A: Use the conversation_history parameter to maintain context:
let conversationHistory = [];
async function chatWithHistory(prompt, targetLanguage) {
const response = await fetch(
"https://api.addisassistant.com/api/v1/chat_generate",
{
method: "POST",
headers: {
"X-API-Key": API_KEY,
"Content-Type": "application/json",
},
body: JSON.stringify({
prompt,
target_language: targetLanguage,
conversation_history: conversationHistory,
}),
},
);
const data = await response.json();
// Add the current exchange to history
conversationHistory.push(
{ role: "user", content: prompt },
{ role: "assistant", content: data.response_text },
);
return data.response_text;
}
javascript

Q: My conversation history is getting too large. What should I do?

A: Implement a pruning strategy to keep conversation history manageable:
  1. Keep only recent messages: Maintain a sliding window of the most recent N messages
  2. Remove oldest messages first: When approaching token limits, remove oldest messages
  3. Summarize context: Use AI to summarize long conversations into shorter context
Example pruning function:
function pruneHistory(history, maxMessages = 10) {
// If history is within limit, return as is
if (history.length <= maxMessages) {
return history;
}
// Keep the most recent messages
return history.slice(history.length - maxMessages);
}
javascript

Q: How do I reset a conversation?

A: To reset a conversation, simply clear the conversation history:
// JavaScript
conversationHistory = [];
// Python
conversation_history = [];
javascript

Technical and Integration

Q: Can I self-host Addis AI?

A: No, Addis AI is available exclusively as a cloud-based API. We don't currently offer on-premises or self-hosted deployments.

Q: Is there a client library available?

A: We don't currently provide official client libraries, but you can use standard HTTP libraries in any programming language. The code examples in our documentation show how to build simple client wrappers.

Q: How can I integrate Addis AI with my mobile app?

A: For mobile app integration:
  1. Create a server-side proxy: Route API calls through your backend to protect your API key
  2. Implement streaming efficiently: Use proper streaming handlers to avoid memory issues
  3. Cache responses: Store common responses locally to reduce API calls
  4. Handle network issues: Design for intermittent connectivity

Q: What's the best way to debug API calls?

A: For debugging:
  1. Use request/response logging: Log all API interactions (sanitizing sensitive data)
  2. Set up monitoring: Track API response times and error rates
  3. Test with sandbox keys: Use sandbox environments for testing
  4. Implement verbose error modes: Add detailed logging in development

Miscellaneous

Q: What's the difference between Amharic and Afan Oromo support?
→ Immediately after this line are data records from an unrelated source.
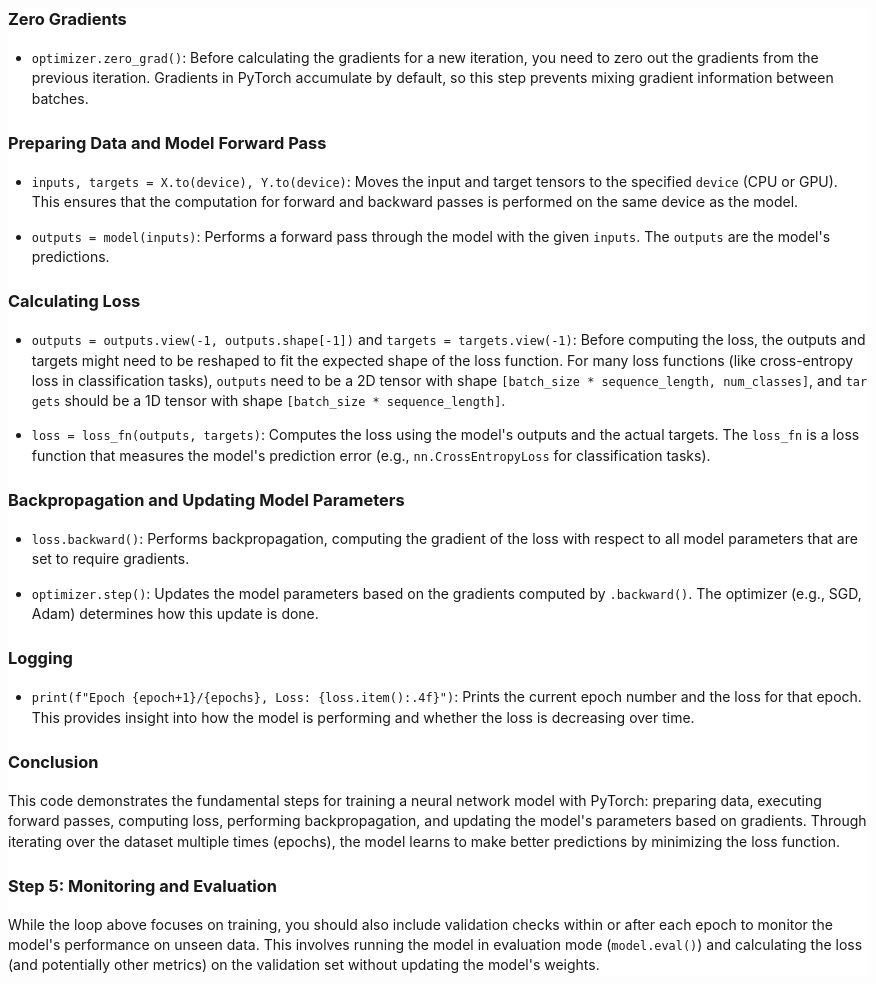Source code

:### Zero Gradients

- `optimizer.zero_grad()`: Before calculating the gradients for a new iteration, you need to zero out the gradients from the previous iteration. Gradients in PyTorch accumulate by default, so this step prevents mixing gradient information between batches.

### Preparing Data and Model Forward Pass

- `inputs, targets = X.to(device), Y.to(device)`: Moves the input and target tensors to the specified `device` (CPU or GPU). This ensures that the computation for forward and backward passes is performed on the same device as the model.
  
- `outputs = model(inputs)`: Performs a forward pass through the model with the given `inputs`. The `outputs` are the model's predictions.

### Calculating Loss

- `outputs = outputs.view(-1, outputs.shape[-1])` and `targets = targets.view(-1)`: Before computing the loss, the outputs and targets might need to be reshaped to fit the expected shape of the loss function. For many loss functions (like cross-entropy loss in classification tasks), `outputs` need to be a 2D tensor with shape `[batch_size * sequence_length, num_classes]`, and `targets` should be a 1D tensor with shape `[batch_size * sequence_length]`.

- `loss = loss_fn(outputs, targets)`: Computes the loss using the model's outputs and the actual targets. The `loss_fn` is a loss function that measures the model's prediction error (e.g., `nn.CrossEntropyLoss` for classification tasks).

### Backpropagation and Updating Model Parameters

- `loss.backward()`: Performs backpropagation, computing the gradient of the loss with respect to all model parameters that are set to require gradients.

- `optimizer.step()`: Updates the model parameters based on the gradients computed by `.backward()`. The optimizer (e.g., SGD, Adam) determines how this update is done.

### Logging

- `print(f"Epoch {epoch+1}/{epochs}, Loss: {loss.item():.4f}")`: Prints the current epoch number and the loss for that epoch. This provides insight into how the model is performing and whether the loss is decreasing over time.

### Conclusion

This code demonstrates the fundamental steps for training a neural network model with PyTorch: preparing data, executing forward passes, computing loss, performing backpropagation, and updating the model's parameters based on gradients. Through iterating over the dataset multiple times (epochs), the model learns to make better predictions by minimizing the loss function.

### Step 5: Monitoring and Evaluation

While the loop above focuses on training, you should also include validation checks within or after each epoch to monitor the model's performance on unseen data. This involves running the model in evaluation mode (`model.eval()`) and calculating the loss (and potentially other metrics) on the validation set without updating the model's weights.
A: Both languages are fully supported with equal capabilities. The primary difference is in the language models and training data used behind the scenes. Specify the language using:
  • "am" for Amharic
  • "om" for Afan Oromo

Q: Are there any content restrictions?

A: Yes, Addis AI follows ethical AI guidelines and restricts:
  • Harmful, illegal, or malicious content
  • Explicit or inappropriate content
  • Content that promotes hate speech or discrimination
Requests that violate these guidelines will return appropriate error codes.

Q: How do I report issues or bugs?

A: Contact us through:
  • Email: [email protected]
  • Developer forum: forum.addisassistant.com
  • Issue tracker: github.com/addisassistant/api-issues
When reporting bugs, please include:
  1. Request parameters (with sensitive data removed)
  2. Response received
  3. Expected behavior
  4. Steps to reproduce

Q: Where can I find example applications?

A: Example applications and integration templates are available at:
  • GitHub: github.com/addisassistant/examples
  • Documentation: api.addisassistant.com/docs/examples
These examples cover web, mobile, and backend integration patterns.